Au travail, Cherie.

Winter has arrived and it has been 6 weeks since I have started a new job… It’s perfect, it’s an education, it’s varied, it’s comfortable as I’m in my 9th year in this field yet it’s challenging and exciting as I’m in a completely new world of ‘Le Francais’.

I have been an ESL teacher since graduation, and I’ve loved it. Travel certainly takes over my career motivation so when I found an industry where I can work and travel at the same time, well, sign me up.

I love languages and I find that learning a new language gives you a huge advantage in understanding a new culture, and communication is key in this world, so why not learn as many ways to communicate as possible?

And this time it’s all in French.

French was my mother tongue and remained so throughout my early childhood in China, once I turned 6, my mother and I moved to the U.K so I could experience a stable education and English was decided as more practical than French.

So I showed up in a Northern country British school with no previous knowledge of English at 6 years old. Life was not necessarily the easiest as you can imagine but quickly enough, English became my main language and French took a back seat.

Until now…

I have been employed as a full time French teacher for adults and children.

It’s very exciting. All my colleagues are French or French Canadian, no one speaks English at work, either with each other or with students.

I leave my typically anglophone world each day to enter a Francophone workplace.

Super, n’est pas?

Oui.

I’m certainly feeling identity ‘Mixing’ shall we say? Not quite an identity crisis but certainly a confusion and perhaps even, an uprising.

I am also living in a country where National Identity is not only of utmost importance but EVERYWHERE. You name it, they’ll have it, in big, in bold and probably moving somehow.

These things start to make an impact on one’s mind.

Another interesting element is that for the first 2 years I entered Canada on my British passport, using my British Nationality to get my work permit.

2 years later and after my wee European trip of 6 weeks, I return to Canada as a French citizen, with another (completely legal) 2 year work permit.

For the majority of my two years as a British citizen, I worked for a British boss.

And now I’m back with my French nationality, I’m working for a French company, with French colleagues, teaching French.

It’s an odd feeling to never have the sentiment of fully ‘belonging’ and I suppose due to the recent changes of nationality and daily environment culturally as well as languag-ily (Yes, I can invent words if I want) it’s becoming stronger at this time.

As a child going to spend my summers each year in France I was known as the English cousin, and in the U.K, at school, I was always ‘the French girl’ , a hindrance during childhood but an advantage once adolescence came into play 😉 … but not really.

I have a mix of French values and British habits as I grew up in a French home but on British land.

Here, during my first years I felt frustrated with the feeling of not having distanced myself enough culturally from British ‘rule’ – as my daily communication was mostly with British and English speakers and I felt very aware of losing my French side… and now, I am fully immersed into a Franco-world and I’m still experiencing the sensation of being an outsider. I have holes in my language acquisition, writing emails at work takes up way more time than necessary and I often doubt my ability to even simply ‘chit-chat’ with colleagues at lunch, preferring to simply, smile and listen.

I have returned to my childhood state of being the foreigner in both places.

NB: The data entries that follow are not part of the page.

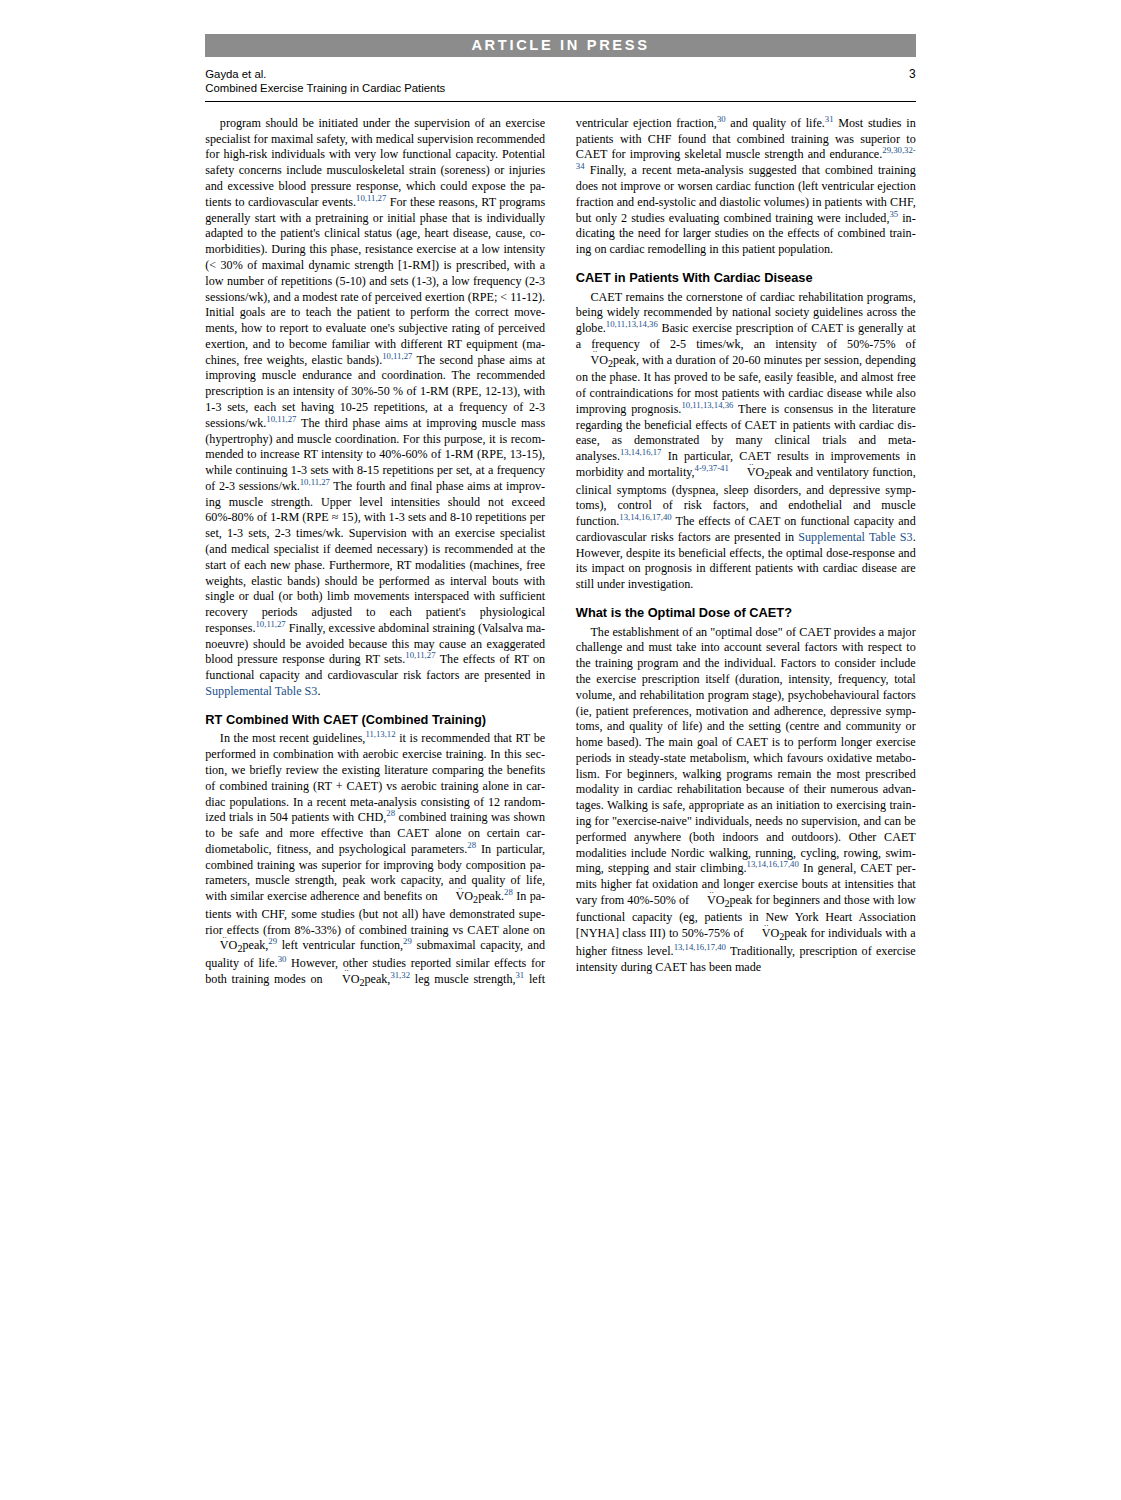ARTICLE IN PRESS
Gayda et al.
Combined Exercise Training in Cardiac Patients
3
program should be initiated under the supervision of an exercise specialist for maximal safety, with medical supervision recommended for high-risk individuals with very low functional capacity. Potential safety concerns include musculoskeletal strain (soreness) or injuries and excessive blood pressure response, which could expose the patients to cardiovascular events.10,11,27 For these reasons, RT programs generally start with a pretraining or initial phase that is individually adapted to the patient's clinical status (age, heart disease, cause, comorbidities). During this phase, resistance exercise at a low intensity (< 30% of maximal dynamic strength [1-RM]) is prescribed, with a low number of repetitions (5-10) and sets (1-3), a low frequency (2-3 sessions/wk), and a modest rate of perceived exertion (RPE; < 11-12). Initial goals are to teach the patient to perform the correct movements, how to report to evaluate one's subjective rating of perceived exertion, and to become familiar with different RT equipment (machines, free weights, elastic bands).10,11,27 The second phase aims at improving muscle endurance and coordination. The recommended prescription is an intensity of 30%-50 % of 1-RM (RPE, 12-13), with 1-3 sets, each set having 10-25 repetitions, at a frequency of 2-3 sessions/wk.10,11,27 The third phase aims at improving muscle mass (hypertrophy) and muscle coordination. For this purpose, it is recommended to increase RT intensity to 40%-60% of 1-RM (RPE, 13-15), while continuing 1-3 sets with 8-15 repetitions per set, at a frequency of 2-3 sessions/wk.10,11,27 The fourth and final phase aims at improving muscle strength. Upper level intensities should not exceed 60%-80% of 1-RM (RPE ≈ 15), with 1-3 sets and 8-10 repetitions per set, 1-3 sets, 2-3 times/wk. Supervision with an exercise specialist (and medical specialist if deemed necessary) is recommended at the start of each new phase. Furthermore, RT modalities (machines, free weights, elastic bands) should be performed as interval bouts with single or dual (or both) limb movements interspaced with sufficient recovery periods adjusted to each patient's physiological responses.10,11,27 Finally, excessive abdominal straining (Valsalva manoeuvre) should be avoided because this may cause an exaggerated blood pressure response during RT sets.10,11,27 The effects of RT on functional capacity and cardiovascular risk factors are presented in Supplemental Table S3.
RT Combined With CAET (Combined Training)
In the most recent guidelines,11,13,12 it is recommended that RT be performed in combination with aerobic exercise training. In this section, we briefly review the existing literature comparing the benefits of combined training (RT + CAET) vs aerobic training alone in cardiac populations. In a recent meta-analysis consisting of 12 randomized trials in 504 patients with CHD,28 combined training was shown to be safe and more effective than CAET alone on certain cardiometabolic, fitness, and psychological parameters.28 In particular, combined training was superior for improving body composition parameters, muscle strength, peak work capacity, and quality of life, with similar exercise adherence and benefits on VO2peak.28 In patients with CHF, some studies (but not all) have demonstrated superior effects (from 8%-33%) of combined training vs CAET alone on VO2peak,29 left ventricular function,29 submaximal capacity, and quality of life.30 However, other studies reported similar effects for both training modes on VO2peak,31,32 leg muscle strength,31 left ventricular ejection fraction,30 and quality of life.31 Most studies in patients with CHF found that combined training was superior to CAET for improving skeletal muscle strength and endurance.29,30,32-34 Finally, a recent meta-analysis suggested that combined training does not improve or worsen cardiac function (left ventricular ejection fraction and end-systolic and diastolic volumes) in patients with CHF, but only 2 studies evaluating combined training were included,35 indicating the need for larger studies on the effects of combined training on cardiac remodelling in this patient population.
CAET in Patients With Cardiac Disease
CAET remains the cornerstone of cardiac rehabilitation programs, being widely recommended by national society guidelines across the globe.10,11,13,14,36 Basic exercise prescription of CAET is generally at a frequency of 2-5 times/wk, an intensity of 50%-75% of VO2peak, with a duration of 20-60 minutes per session, depending on the phase. It has proved to be safe, easily feasible, and almost free of contraindications for most patients with cardiac disease while also improving prognosis.10,11,13,14,36 There is consensus in the literature regarding the beneficial effects of CAET in patients with cardiac disease, as demonstrated by many clinical trials and meta-analyses.13,14,16,17 In particular, CAET results in improvements in morbidity and mortality,4-9,37-41 VO2peak and ventilatory function, clinical symptoms (dyspnea, sleep disorders, and depressive symptoms), control of risk factors, and endothelial and muscle function.13,14,16,17,40 The effects of CAET on functional capacity and cardiovascular risks factors are presented in Supplemental Table S3. However, despite its beneficial effects, the optimal dose-response and its impact on prognosis in different patients with cardiac disease are still under investigation.
What is the Optimal Dose of CAET?
The establishment of an "optimal dose" of CAET provides a major challenge and must take into account several factors with respect to the training program and the individual. Factors to consider include the exercise prescription itself (duration, intensity, frequency, total volume, and rehabilitation program stage), psychobehavioural factors (ie, patient preferences, motivation and adherence, depressive symptoms, and quality of life) and the setting (centre and community or home based). The main goal of CAET is to perform longer exercise periods in steady-state metabolism, which favours oxidative metabolism. For beginners, walking programs remain the most prescribed modality in cardiac rehabilitation because of their numerous advantages. Walking is safe, appropriate as an initiation to exercising training for "exercise-naive" individuals, needs no supervision, and can be performed anywhere (both indoors and outdoors). Other CAET modalities include Nordic walking, running, cycling, rowing, swimming, stepping and stair climbing.13,14,16,17,40 In general, CAET permits higher fat oxidation and longer exercise bouts at intensities that vary from 40%-50% of VO2peak for beginners and those with low functional capacity (eg, patients in New York Heart Association [NYHA] class III) to 50%-75% of VO2peak for individuals with a higher fitness level.13,14,16,17,40 Traditionally, prescription of exercise intensity during CAET has been made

That’s probably why living in Asia was so easy as I was just a ‘外國人’ – Outside Country Person, so I didn’t have to define myself by one origin, one country, I was just a foreigner.

I have a lot more reading to do and a lot more self-exploration which, as beautifully said by Mark Manson looking at self-awareness as peeling away layers from an onion, ‘you’re going to start crying at inappropriate times’.

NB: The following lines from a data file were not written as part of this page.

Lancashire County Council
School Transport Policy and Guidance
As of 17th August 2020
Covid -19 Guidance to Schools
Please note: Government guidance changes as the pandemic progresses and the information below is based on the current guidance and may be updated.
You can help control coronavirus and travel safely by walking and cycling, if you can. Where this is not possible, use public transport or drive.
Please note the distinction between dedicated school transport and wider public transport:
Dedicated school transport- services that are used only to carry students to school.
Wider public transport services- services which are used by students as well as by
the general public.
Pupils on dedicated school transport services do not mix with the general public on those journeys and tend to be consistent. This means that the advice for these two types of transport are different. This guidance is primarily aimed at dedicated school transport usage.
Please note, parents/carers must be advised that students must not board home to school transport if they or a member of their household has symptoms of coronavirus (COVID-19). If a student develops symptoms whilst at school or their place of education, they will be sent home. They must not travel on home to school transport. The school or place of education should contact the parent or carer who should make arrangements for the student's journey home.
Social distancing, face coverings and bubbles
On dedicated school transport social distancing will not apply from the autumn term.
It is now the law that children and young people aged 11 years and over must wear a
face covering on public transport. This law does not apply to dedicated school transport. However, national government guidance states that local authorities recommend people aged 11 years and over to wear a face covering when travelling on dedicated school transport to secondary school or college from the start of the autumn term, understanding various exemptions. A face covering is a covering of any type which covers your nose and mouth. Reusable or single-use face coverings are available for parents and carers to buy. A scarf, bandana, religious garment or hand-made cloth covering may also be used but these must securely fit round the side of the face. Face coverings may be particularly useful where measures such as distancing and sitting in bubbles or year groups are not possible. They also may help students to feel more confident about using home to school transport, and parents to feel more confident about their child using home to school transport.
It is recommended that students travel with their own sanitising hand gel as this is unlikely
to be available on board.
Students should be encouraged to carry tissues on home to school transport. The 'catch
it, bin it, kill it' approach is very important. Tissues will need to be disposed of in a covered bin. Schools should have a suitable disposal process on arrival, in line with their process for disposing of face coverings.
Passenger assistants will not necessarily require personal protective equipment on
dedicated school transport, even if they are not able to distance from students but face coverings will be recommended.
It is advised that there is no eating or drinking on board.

It’s going to be an interesting journey…

This woman keeps coming up in my daily life; I read a quote by her in a book, someone mentioned her in an interview and her name come up in a song (Okay – small things, but i’ll take it!) and clearly I need to take a minute and listen. For whatever reason I feel I’m being directed toward her – she certainly seems like someone to listen to.

Mia Angelou “You are only free when you realise you belong no place – no place at all. The price is high. The reward is great.”

*Mic Drop*

(I’ll have more to say in the future)

One Comment Add yours

  1. Caroline says:

    Lovely to hear from you….super, ma poulette, go Natasha!